Honour at last for the English diva who made Danny Boy a world favourite
mainA plaque has been affixed to the Bristol home of Elsie Griffin, the opera singer who made ‘Danny Boy’ one of the most beloved songs of the First World War.
Written in 1910 by a US-based English lawyer, Frederick Weatherly, and recorded in 1915 by one of Mahler’s singers, Ernestine Schumann-Heink, ‘Danny Boy’ was then given by Weatherly to Griffin, who made it universally popular. Over time, it became an anthem for Irish expatriates.
We can’t find a recording of Griffin singing it; make do with the lovely Deanna Durbin.
Griffin went on to become a stalwart of English opera between the two wars. She died, aged 94, in 1989.
Here she is singing Yum-Yum in a 1926 Mikado.
And a stalwart of D’Oyly Carte!
Or Dame Elisabetth Schwarzkopf’?
Thank you for posting Deanna. Beautiful song, did not know is was from 1915. Beautiful voice of Deanna Durbin.

[Collected data]
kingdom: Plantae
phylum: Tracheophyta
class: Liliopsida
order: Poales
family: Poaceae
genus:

# What needs to be done
Copy out the entire page about Elsie Griffin and "Danny Boy" above, word for word.

# Solution
Honour at last for the English diva who made Danny Boy a world favourite
mainA plaque has been affixed to the Bristol home of Elsie Griffin, the opera singer who made ‘Danny Boy’ one of the most beloved songs of the First World War.
Written in 1910 by a US-based English lawyer, Frederick Weatherly, and recorded in 1915 by one of Mahler’s singers, Ernestine Schumann-Heink, ‘Danny Boy’ was then given by Weatherly to Griffin, who made it universally popular. Over time, it became an anthem for Irish expatriates.
We can’t find a recording of Griffin singing it; make do with the lovely Deanna Durbin.
Griffin went on to become a stalwart of English opera between the two wars. She died, aged 94, in 1989.
Here she is singing Yum-Yum in a 1926 Mikado.
And a stalwart of D’Oyly Carte!
Or Dame Elisabetth Schwarzkopf’?
Thank you for posting Deanna. Beautiful song, did not know is was from 1915. Beautiful voice of Deanna Durbin.